Extracted records:
++++++++
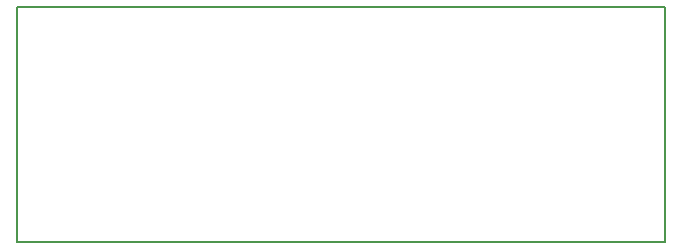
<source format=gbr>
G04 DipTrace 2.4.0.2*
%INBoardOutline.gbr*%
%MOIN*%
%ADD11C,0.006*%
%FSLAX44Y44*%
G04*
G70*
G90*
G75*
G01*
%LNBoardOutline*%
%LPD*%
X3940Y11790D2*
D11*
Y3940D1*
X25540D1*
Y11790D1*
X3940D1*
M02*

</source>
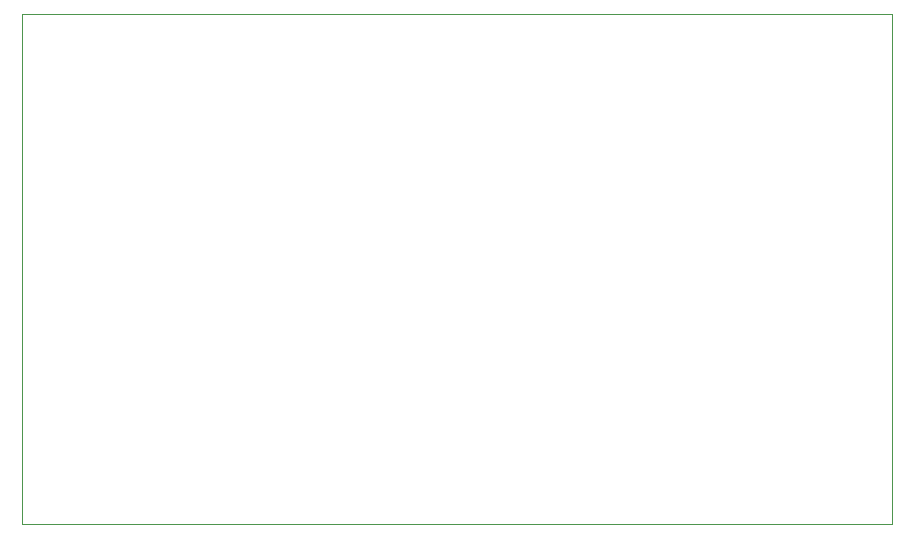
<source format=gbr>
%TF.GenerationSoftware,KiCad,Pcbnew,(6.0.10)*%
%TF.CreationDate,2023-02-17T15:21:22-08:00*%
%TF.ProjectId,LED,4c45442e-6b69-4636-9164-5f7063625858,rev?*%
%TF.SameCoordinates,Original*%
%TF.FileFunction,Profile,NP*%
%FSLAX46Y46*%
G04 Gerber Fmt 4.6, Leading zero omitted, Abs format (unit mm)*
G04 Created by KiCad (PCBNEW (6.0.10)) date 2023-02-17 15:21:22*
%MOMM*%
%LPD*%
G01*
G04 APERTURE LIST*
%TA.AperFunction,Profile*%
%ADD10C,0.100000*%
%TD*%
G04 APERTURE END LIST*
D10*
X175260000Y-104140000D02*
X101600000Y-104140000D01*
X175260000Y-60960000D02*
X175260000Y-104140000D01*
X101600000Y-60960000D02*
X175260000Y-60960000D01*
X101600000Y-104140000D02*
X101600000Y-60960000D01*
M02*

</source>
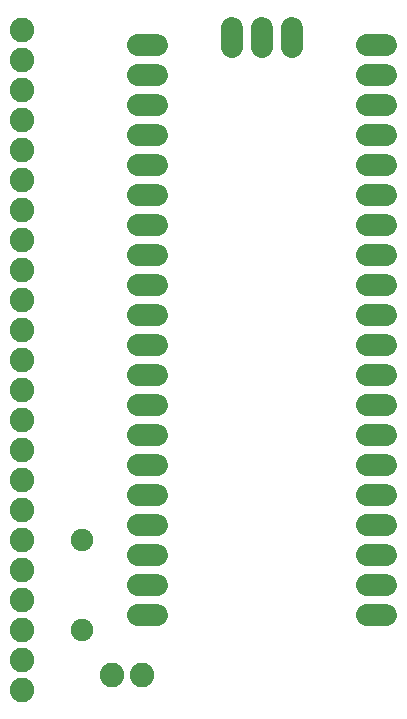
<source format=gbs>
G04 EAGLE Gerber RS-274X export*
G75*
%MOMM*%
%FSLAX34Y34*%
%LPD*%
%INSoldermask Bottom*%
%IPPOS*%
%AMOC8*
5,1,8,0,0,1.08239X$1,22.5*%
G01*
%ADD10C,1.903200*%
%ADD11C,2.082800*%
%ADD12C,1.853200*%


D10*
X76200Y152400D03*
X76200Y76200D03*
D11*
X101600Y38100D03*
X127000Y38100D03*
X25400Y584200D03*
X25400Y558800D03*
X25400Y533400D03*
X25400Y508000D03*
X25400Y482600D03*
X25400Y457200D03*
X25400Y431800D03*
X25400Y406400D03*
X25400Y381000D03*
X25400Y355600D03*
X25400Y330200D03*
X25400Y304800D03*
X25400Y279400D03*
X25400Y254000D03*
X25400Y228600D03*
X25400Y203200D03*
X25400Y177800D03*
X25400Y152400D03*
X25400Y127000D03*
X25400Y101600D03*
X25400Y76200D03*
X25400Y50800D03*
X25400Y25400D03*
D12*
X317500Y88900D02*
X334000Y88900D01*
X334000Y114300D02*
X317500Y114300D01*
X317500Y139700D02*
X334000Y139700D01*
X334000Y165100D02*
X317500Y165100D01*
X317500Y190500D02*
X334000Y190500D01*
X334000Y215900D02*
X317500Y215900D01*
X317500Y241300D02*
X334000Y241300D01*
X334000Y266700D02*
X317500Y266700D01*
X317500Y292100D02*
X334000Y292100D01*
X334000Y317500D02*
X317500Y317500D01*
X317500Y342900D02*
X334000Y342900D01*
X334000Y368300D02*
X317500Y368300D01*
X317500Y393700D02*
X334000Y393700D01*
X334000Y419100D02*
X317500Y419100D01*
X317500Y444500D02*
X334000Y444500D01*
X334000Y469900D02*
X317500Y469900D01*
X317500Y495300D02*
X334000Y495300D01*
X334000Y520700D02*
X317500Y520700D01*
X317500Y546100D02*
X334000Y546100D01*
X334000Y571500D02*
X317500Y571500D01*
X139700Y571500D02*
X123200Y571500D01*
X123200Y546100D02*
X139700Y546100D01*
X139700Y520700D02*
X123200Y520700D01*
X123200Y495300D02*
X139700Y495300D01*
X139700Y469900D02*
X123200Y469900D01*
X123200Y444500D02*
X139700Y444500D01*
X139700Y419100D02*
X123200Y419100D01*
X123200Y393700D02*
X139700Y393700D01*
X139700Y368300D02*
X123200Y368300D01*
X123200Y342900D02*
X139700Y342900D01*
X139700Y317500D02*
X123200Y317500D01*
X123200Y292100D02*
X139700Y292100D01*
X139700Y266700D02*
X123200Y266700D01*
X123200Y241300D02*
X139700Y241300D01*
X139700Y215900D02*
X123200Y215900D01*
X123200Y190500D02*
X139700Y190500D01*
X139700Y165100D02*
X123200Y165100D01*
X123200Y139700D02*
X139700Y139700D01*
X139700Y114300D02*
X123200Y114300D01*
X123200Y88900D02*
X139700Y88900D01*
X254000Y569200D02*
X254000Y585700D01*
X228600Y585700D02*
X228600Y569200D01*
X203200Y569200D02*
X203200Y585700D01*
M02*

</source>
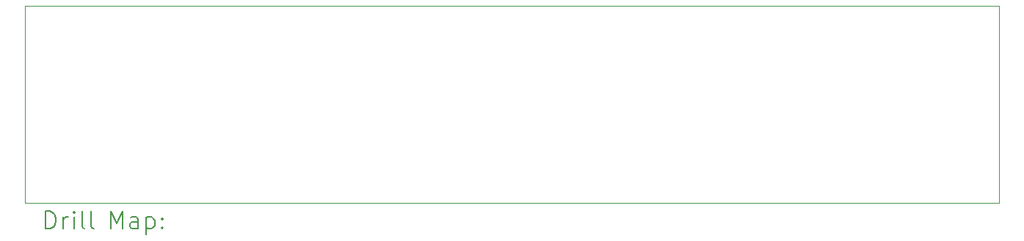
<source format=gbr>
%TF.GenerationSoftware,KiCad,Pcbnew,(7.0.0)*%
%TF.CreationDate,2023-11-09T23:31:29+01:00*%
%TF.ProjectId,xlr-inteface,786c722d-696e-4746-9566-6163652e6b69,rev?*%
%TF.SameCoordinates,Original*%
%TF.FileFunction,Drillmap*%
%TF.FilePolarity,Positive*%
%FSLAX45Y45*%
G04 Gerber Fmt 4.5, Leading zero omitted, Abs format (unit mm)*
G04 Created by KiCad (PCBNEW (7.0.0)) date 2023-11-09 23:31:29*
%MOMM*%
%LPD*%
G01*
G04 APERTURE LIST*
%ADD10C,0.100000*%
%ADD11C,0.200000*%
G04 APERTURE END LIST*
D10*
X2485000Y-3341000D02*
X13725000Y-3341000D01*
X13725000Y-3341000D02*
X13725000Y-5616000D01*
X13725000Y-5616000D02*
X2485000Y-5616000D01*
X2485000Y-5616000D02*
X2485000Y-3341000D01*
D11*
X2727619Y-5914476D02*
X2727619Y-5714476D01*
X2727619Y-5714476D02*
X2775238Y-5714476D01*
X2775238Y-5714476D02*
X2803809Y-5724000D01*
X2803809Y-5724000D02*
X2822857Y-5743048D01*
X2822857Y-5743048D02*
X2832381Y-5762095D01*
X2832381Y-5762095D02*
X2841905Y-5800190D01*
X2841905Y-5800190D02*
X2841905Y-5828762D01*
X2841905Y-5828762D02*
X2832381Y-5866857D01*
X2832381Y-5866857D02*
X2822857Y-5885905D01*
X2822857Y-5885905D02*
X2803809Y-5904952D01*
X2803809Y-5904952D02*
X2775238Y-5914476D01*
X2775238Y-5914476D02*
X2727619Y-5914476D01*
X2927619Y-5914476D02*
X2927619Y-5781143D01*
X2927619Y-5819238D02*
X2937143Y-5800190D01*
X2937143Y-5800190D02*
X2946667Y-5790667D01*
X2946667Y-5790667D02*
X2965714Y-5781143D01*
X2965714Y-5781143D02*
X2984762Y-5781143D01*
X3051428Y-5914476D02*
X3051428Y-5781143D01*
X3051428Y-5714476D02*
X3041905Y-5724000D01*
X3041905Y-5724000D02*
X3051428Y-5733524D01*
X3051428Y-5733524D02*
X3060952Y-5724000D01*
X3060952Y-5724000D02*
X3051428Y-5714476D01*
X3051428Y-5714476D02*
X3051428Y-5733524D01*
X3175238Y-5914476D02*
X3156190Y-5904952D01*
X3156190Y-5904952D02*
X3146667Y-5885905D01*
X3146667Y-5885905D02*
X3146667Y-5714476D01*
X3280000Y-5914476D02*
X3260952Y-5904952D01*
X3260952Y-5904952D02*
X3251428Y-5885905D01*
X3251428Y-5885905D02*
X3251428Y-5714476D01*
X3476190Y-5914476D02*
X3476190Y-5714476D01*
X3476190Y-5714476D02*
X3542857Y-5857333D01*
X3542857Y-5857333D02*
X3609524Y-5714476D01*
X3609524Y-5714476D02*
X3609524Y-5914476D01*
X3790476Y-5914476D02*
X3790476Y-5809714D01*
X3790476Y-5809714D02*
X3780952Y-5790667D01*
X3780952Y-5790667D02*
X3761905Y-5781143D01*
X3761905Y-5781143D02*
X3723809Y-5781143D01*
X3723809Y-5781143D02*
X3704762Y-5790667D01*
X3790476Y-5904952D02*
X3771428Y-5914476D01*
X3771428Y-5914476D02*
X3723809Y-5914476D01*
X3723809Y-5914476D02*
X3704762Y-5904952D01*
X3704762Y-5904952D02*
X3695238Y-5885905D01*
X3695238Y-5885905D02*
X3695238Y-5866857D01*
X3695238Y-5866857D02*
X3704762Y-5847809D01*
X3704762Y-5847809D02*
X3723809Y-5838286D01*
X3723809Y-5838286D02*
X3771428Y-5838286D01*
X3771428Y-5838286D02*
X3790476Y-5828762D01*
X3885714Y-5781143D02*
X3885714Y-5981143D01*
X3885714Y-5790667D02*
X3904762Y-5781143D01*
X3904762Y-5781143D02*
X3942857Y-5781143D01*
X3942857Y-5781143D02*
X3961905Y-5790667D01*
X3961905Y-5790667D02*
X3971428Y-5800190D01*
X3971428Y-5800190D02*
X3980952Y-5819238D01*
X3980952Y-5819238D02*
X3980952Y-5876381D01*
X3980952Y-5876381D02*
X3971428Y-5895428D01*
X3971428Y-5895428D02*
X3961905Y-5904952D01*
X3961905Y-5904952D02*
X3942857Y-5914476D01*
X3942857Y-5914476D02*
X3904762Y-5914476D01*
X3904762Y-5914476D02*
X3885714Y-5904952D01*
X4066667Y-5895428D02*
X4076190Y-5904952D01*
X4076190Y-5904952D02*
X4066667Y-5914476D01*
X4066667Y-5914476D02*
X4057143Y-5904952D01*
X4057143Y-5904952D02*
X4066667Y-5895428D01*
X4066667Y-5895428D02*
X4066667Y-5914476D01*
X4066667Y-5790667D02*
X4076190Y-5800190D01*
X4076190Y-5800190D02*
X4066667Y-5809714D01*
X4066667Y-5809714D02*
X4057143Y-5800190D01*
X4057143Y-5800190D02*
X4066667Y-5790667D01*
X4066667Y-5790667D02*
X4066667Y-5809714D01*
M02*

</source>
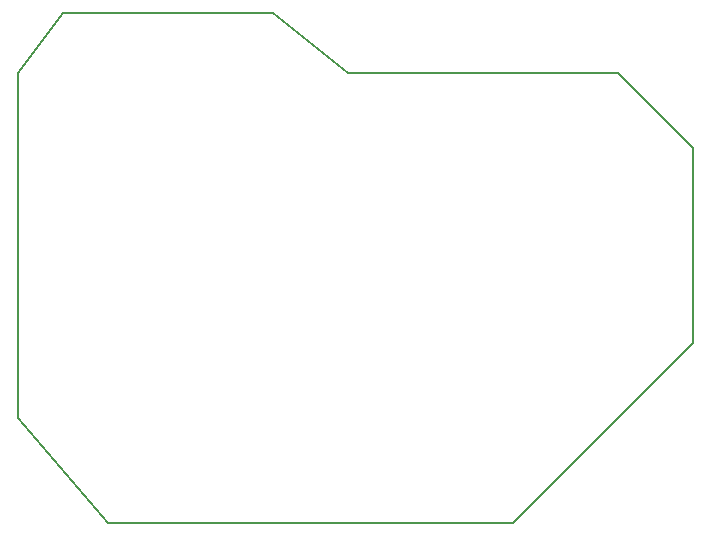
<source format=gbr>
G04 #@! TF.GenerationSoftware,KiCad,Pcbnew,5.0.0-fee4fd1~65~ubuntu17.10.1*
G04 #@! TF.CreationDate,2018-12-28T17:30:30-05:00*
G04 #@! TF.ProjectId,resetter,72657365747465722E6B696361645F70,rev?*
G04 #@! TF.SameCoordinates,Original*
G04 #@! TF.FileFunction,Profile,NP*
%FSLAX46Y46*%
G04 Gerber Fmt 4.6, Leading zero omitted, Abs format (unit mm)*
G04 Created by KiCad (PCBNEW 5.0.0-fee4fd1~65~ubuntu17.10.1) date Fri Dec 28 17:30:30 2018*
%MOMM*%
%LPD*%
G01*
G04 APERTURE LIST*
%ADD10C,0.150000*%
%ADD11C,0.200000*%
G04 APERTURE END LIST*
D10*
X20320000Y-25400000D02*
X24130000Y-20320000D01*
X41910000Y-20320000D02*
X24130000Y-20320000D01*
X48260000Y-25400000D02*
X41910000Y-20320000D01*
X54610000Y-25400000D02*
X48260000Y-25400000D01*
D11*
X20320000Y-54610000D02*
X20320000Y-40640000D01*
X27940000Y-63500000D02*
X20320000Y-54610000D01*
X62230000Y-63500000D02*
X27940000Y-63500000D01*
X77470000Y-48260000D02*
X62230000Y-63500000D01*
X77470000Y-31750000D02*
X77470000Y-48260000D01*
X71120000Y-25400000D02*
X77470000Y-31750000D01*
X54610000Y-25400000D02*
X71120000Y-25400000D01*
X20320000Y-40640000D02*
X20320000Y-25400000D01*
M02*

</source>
++++++++
→ **What you will do**: From the records above, quote word for word only the lines beginning at the line that has "X3971428Y-5895428D01*" and stopping after the line that has "X20320000Y-40640000D01*". Omit the pictures.

→ **Task answer**:
X3971428Y-5895428D01*
X3971428Y-5895428D02*
X3961905Y-5904952D01*
X3961905Y-5904952D02*
X3942857Y-5914476D01*
X3942857Y-5914476D02*
X3904762Y-5914476D01*
X3904762Y-5914476D02*
X3885714Y-5904952D01*
X4066667Y-5895428D02*
X4076190Y-5904952D01*
X4076190Y-5904952D02*
X4066667Y-5914476D01*
X4066667Y-5914476D02*
X4057143Y-5904952D01*
X4057143Y-5904952D02*
X4066667Y-5895428D01*
X4066667Y-5895428D02*
X4066667Y-5914476D01*
X4066667Y-5790667D02*
X4076190Y-5800190D01*
X4076190Y-5800190D02*
X4066667Y-5809714D01*
X4066667Y-5809714D02*
X4057143Y-5800190D01*
X4057143Y-5800190D02*
X4066667Y-5790667D01*
X4066667Y-5790667D02*
X4066667Y-5809714D01*
M02*

</source>
<source format=gbr>
G04 #@! TF.GenerationSoftware,KiCad,Pcbnew,5.0.0-fee4fd1~65~ubuntu17.10.1*
G04 #@! TF.CreationDate,2018-12-28T17:30:30-05:00*
G04 #@! TF.ProjectId,resetter,72657365747465722E6B696361645F70,rev?*
G04 #@! TF.SameCoordinates,Original*
G04 #@! TF.FileFunction,Profile,NP*
%FSLAX46Y46*%
G04 Gerber Fmt 4.6, Leading zero omitted, Abs format (unit mm)*
G04 Created by KiCad (PCBNEW 5.0.0-fee4fd1~65~ubuntu17.10.1) date Fri Dec 28 17:30:30 2018*
%MOMM*%
%LPD*%
G01*
G04 APERTURE LIST*
%ADD10C,0.150000*%
%ADD11C,0.200000*%
G04 APERTURE END LIST*
D10*
X20320000Y-25400000D02*
X24130000Y-20320000D01*
X41910000Y-20320000D02*
X24130000Y-20320000D01*
X48260000Y-25400000D02*
X41910000Y-20320000D01*
X54610000Y-25400000D02*
X48260000Y-25400000D01*
D11*
X20320000Y-54610000D02*
X20320000Y-40640000D01*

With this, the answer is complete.